### Records for this exercise
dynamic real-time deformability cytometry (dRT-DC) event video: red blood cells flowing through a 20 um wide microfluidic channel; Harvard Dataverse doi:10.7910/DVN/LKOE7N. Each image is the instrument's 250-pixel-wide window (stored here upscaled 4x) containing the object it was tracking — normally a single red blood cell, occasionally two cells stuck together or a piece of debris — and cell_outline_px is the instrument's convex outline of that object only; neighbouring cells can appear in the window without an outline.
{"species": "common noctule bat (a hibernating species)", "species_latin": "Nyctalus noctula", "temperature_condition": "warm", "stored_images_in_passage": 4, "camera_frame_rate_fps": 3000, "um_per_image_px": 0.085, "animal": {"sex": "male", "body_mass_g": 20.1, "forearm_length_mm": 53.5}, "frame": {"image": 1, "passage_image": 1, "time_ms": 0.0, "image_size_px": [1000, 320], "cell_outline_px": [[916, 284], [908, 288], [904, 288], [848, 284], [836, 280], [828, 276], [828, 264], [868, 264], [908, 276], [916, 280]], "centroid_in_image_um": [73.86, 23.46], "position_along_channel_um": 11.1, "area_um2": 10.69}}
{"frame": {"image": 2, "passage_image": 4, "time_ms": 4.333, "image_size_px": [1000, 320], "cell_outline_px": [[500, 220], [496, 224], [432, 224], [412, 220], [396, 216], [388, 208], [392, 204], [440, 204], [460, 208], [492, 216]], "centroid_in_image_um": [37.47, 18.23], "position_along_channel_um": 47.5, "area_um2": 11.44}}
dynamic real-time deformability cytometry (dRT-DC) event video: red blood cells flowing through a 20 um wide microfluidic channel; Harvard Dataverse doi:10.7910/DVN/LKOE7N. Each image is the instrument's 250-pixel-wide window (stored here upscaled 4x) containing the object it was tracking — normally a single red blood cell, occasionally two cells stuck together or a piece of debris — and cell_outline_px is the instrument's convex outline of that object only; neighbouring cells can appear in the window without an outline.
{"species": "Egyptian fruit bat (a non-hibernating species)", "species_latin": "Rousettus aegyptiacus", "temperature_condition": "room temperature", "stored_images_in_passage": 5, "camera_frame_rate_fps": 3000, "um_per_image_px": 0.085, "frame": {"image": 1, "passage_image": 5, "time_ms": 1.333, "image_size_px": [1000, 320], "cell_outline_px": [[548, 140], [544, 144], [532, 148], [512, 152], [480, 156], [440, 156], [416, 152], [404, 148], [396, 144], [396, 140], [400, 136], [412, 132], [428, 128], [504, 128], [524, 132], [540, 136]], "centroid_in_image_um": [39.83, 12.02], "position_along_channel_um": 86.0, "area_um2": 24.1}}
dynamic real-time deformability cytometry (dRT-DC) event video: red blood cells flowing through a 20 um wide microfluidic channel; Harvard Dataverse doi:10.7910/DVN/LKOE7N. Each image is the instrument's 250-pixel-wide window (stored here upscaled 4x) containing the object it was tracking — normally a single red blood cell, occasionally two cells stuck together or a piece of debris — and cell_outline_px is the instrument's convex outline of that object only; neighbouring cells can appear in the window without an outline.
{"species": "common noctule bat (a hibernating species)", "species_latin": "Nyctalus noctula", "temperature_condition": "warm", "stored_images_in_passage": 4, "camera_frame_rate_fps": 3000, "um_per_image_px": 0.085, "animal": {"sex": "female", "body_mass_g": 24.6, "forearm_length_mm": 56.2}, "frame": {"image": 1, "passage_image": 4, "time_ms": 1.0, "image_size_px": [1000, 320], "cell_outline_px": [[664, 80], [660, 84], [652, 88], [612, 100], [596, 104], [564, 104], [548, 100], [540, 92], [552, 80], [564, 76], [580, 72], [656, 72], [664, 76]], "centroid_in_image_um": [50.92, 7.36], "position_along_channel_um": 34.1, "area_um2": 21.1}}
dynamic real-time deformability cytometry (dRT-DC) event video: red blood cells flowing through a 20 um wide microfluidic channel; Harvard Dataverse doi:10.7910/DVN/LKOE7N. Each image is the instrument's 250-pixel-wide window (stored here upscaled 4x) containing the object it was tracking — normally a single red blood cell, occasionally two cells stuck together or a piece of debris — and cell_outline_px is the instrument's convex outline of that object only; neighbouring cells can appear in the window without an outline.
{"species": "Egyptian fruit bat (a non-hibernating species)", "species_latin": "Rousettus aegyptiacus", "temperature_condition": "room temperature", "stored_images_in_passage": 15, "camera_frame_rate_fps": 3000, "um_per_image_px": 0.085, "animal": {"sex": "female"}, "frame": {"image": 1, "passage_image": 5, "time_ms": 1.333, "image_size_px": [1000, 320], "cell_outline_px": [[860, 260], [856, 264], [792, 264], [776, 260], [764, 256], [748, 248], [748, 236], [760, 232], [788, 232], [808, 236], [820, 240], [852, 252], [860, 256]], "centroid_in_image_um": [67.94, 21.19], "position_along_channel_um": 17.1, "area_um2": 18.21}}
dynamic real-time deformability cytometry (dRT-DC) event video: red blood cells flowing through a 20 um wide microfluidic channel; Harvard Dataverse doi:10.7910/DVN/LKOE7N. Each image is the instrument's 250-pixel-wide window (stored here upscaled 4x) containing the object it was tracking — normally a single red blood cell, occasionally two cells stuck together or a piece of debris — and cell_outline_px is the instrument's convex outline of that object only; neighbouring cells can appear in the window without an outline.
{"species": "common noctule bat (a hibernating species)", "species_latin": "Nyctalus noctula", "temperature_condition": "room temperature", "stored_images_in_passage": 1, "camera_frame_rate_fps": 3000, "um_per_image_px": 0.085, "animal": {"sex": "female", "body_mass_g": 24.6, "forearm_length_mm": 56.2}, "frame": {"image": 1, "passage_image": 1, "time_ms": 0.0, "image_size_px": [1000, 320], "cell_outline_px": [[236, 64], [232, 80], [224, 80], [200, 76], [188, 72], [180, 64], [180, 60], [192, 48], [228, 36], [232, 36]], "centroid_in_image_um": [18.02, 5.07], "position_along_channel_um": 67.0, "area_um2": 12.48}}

### What to work on
Extract each entry in full, exactly as given.

### Reply to the task
dynamic real-time deformability cytometry (dRT-DC) event video: red blood cells flowing through a 20 um wide microfluidic channel; Harvard Dataverse doi:10.7910/DVN/LKOE7N. Each image is the instrument's 250-pixel-wide window (stored here upscaled 4x) containing the object it was tracking — normally a single red blood cell, occasionally two cells stuck together or a piece of debris — and cell_outline_px is the instrument's convex outline of that object only; neighbouring cells can appear in the window without an outline.
{"species": "common noctule bat (a hibernating species)", "species_latin": "Nyctalus noctula", "temperature_condition": "warm", "stored_images_in_passage": 4, "camera_frame_rate_fps": 3000, "um_per_image_px": 0.085, "animal": {"sex": "male", "body_mass_g": 20.1, "forearm_length_mm": 53.5}, "frame": {"image": 1, "passage_image": 1, "time_ms": 0.0, "image_size_px": [1000, 320], "cell_outline_px": [[916, 284], [908, 288], [904, 288], [848, 284], [836, 280], [828, 276], [828, 264], [868, 264], [908, 276], [916, 280]], "centroid_in_image_um": [73.86, 23.46], "position_along_channel_um": 11.1, "area_um2": 10.69}}
{"frame": {"image": 2, "passage_image": 4, "time_ms": 4.333, "image_size_px": [1000, 320], "cell_outline_px": [[500, 220], [496, 224], [432, 224], [412, 220], [396, 216], [388, 208], [392, 204], [440, 204], [460, 208], [492, 216]], "centroid_in_image_um": [37.47, 18.23], "position_along_channel_um": 47.5, "area_um2": 11.44}}
dynamic real-time deformability cytometry (dRT-DC) event video: red blood cells flowing through a 20 um wide microfluidic channel; Harvard Dataverse doi:10.7910/DVN/LKOE7N. Each image is the instrument's 250-pixel-wide window (stored here upscaled 4x) containing the object it was tracking — normally a single red blood cell, occasionally two cells stuck together or a piece of debris — and cell_outline_px is the instrument's convex outline of that object only; neighbouring cells can appear in the window without an outline.
{"species": "Egyptian fruit bat (a non-hibernating species)", "species_latin": "Rousettus aegyptiacus", "temperature_condition": "room temperature", "stored_images_in_passage": 5, "camera_frame_rate_fps": 3000, "um_per_image_px": 0.085, "frame": {"image": 1, "passage_image": 5, "time_ms": 1.333, "image_size_px": [1000, 320], "cell_outline_px": [[548, 140], [544, 144], [532, 148], [512, 152], [480, 156], [440, 156], [416, 152], [404, 148], [396, 144], [396, 140], [400, 136], [412, 132], [428, 128], [504, 128], [524, 132], [540, 136]], "centroid_in_image_um": [39.83, 12.02], "position_along_channel_um": 86.0, "area_um2": 24.1}}
dynamic real-time deformability cytometry (dRT-DC) event video: red blood cells flowing through a 20 um wide microfluidic channel; Harvard Dataverse doi:10.7910/DVN/LKOE7N. Each image is the instrument's 250-pixel-wide window (stored here upscaled 4x) containing the object it was tracking — normally a single red blood cell, occasionally two cells stuck together or a piece of debris — and cell_outline_px is the instrument's convex outline of that object only; neighbouring cells can appear in the window without an outline.
{"species": "common noctule bat (a hibernating species)", "species_latin": "Nyctalus noctula", "temperature_condition": "warm", "stored_images_in_passage": 4, "camera_frame_rate_fps": 3000, "um_per_image_px": 0.085, "animal": {"sex": "female", "body_mass_g": 24.6, "forearm_length_mm": 56.2}, "frame": {"image": 1, "passage_image": 4, "time_ms": 1.0, "image_size_px": [1000, 320], "cell_outline_px": [[664, 80], [660, 84], [652, 88], [612, 100], [596, 104], [564, 104], [548, 100], [540, 92], [552, 80], [564, 76], [580, 72], [656, 72], [664, 76]], "centroid_in_image_um": [50.92, 7.36], "position_along_channel_um": 34.1, "area_um2": 21.1}}
dynamic real-time deformability cytometry (dRT-DC) event video: red blood cells flowing through a 20 um wide microfluidic channel; Harvard Dataverse doi:10.7910/DVN/LKOE7N. Each image is the instrument's 250-pixel-wide window (stored here upscaled 4x) containing the object it was tracking — normally a single red blood cell, occasionally two cells stuck together or a piece of debris — and cell_outline_px is the instrument's convex outline of that object only; neighbouring cells can appear in the window without an outline.
{"species": "Egyptian fruit bat (a non-hibernating species)", "species_latin": "Rousettus aegyptiacus", "temperature_condition": "room temperature", "stored_images_in_passage": 15, "camera_frame_rate_fps": 3000, "um_per_image_px": 0.085, "animal": {"sex": "female"}, "frame": {"image": 1, "passage_image": 5, "time_ms": 1.333, "image_size_px": [1000, 320], "cell_outline_px": [[860, 260], [856, 264], [792, 264], [776, 260], [764, 256], [748, 248], [748, 236], [760, 232], [788, 232], [808, 236], [820, 240], [852, 252], [860, 256]], "centroid_in_image_um": [67.94, 21.19], "position_along_channel_um": 17.1, "area_um2": 18.21}}
dynamic real-time deformability cytometry (dRT-DC) event video: red blood cells flowing through a 20 um wide microfluidic channel; Harvard Dataverse doi:10.7910/DVN/LKOE7N. Each image is the instrument's 250-pixel-wide window (stored here upscaled 4x) containing the object it was tracking — normally a single red blood cell, occasionally two cells stuck together or a piece of debris — and cell_outline_px is the instrument's convex outline of that object only; neighbouring cells can appear in the window without an outline.
{"species": "common noctule bat (a hibernating species)", "species_latin": "Nyctalus noctula", "temperature_condition": "room temperature", "stored_images_in_passage": 1, "camera_frame_rate_fps": 3000, "um_per_image_px": 0.085, "animal": {"sex": "female", "body_mass_g": 24.6, "forearm_length_mm": 56.2}, "frame": {"image": 1, "passage_image": 1, "time_ms": 0.0, "image_size_px": [1000, 320], "cell_outline_px": [[236, 64], [232, 80], [224, 80], [200, 76], [188, 72], [180, 64], [180, 60], [192, 48], [228, 36], [232, 36]], "centroid_in_image_um": [18.02, 5.07], "position_along_channel_um": 67.0, "area_um2": 12.48}}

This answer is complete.